Gideon Ouseley | |
Birth Place: | Dunmore, Galway |
Death Date: | (aged 77) |
Death Place: | Dublin, Ireland |
Occupation: | Methodist missionary in Ireland |
Gideon Ouseley (24 February 1762 - 13 May 1839)[1] was born into an Anglican gentry family in Dunmore, County Galway.[2]
His father, although a deist, intended that his son enter the clergy,[1] but Ouseley spent much of his childhood in the cabins of peasant neighbours.[3] He was tutored with his cousins Gore and William, and all three had notable careers.[4]

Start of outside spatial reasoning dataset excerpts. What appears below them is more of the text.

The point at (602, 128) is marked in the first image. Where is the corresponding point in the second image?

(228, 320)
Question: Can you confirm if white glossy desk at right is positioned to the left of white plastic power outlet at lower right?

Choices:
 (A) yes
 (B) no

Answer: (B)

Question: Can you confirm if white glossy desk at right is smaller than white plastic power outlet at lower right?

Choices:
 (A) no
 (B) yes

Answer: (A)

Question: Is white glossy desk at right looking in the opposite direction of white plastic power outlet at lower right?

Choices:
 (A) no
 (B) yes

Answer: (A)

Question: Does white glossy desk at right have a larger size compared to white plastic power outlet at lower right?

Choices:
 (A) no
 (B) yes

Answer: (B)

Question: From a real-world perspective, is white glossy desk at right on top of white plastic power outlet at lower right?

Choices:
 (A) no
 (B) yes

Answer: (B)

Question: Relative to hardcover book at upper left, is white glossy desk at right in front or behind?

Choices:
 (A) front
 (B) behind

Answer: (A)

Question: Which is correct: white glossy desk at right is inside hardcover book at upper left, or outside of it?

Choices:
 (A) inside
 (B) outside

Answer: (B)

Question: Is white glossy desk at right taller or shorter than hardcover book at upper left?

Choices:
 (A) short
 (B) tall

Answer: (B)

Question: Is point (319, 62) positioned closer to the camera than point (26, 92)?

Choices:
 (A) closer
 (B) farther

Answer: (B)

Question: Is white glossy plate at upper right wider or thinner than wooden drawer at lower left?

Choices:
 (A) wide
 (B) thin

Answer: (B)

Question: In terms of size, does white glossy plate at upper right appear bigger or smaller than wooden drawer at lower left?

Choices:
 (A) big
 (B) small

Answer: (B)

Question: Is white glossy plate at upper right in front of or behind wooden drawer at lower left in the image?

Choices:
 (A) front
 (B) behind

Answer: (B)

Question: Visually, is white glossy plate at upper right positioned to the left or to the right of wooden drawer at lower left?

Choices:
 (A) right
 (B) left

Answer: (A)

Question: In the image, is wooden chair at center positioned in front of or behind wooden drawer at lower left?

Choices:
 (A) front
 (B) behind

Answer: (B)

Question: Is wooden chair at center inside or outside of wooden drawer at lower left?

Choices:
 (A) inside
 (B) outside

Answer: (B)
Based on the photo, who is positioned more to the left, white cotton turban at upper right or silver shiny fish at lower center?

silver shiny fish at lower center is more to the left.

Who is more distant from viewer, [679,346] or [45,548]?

Married at age 20, Ouseley led a wild life that dissipated both his own and his wife's fortunes. After losing an eye when shot in a tavern brawl, a loss that reputedly left him with a frightening appearance,[3] Ouseley left his wild ways behind him. In 1791 he was converted to Methodism by English soldiers stationed in Dunmore,[5] and he set out in turn, to convert and reform others. Ouseley preached the gospel, mostly in Ulster, until his death, preaching up to 20 sermons a week.[1] His knowledge of the Irish language and of peasant mores - not to mention his eccentric preaching astride a white horse - won him renown as Methodism's 'apostle to the Irish'.[3]
Oliver St. John Gogarty wrote an autobiographical novel Tumbling in the Hay and two plays under the pseudonym Gideon Ouseley, A Serious Thing and The Enchanted Trousers.[6]
The writer John Mulvey Ousley was of a later generation of the same family.[7]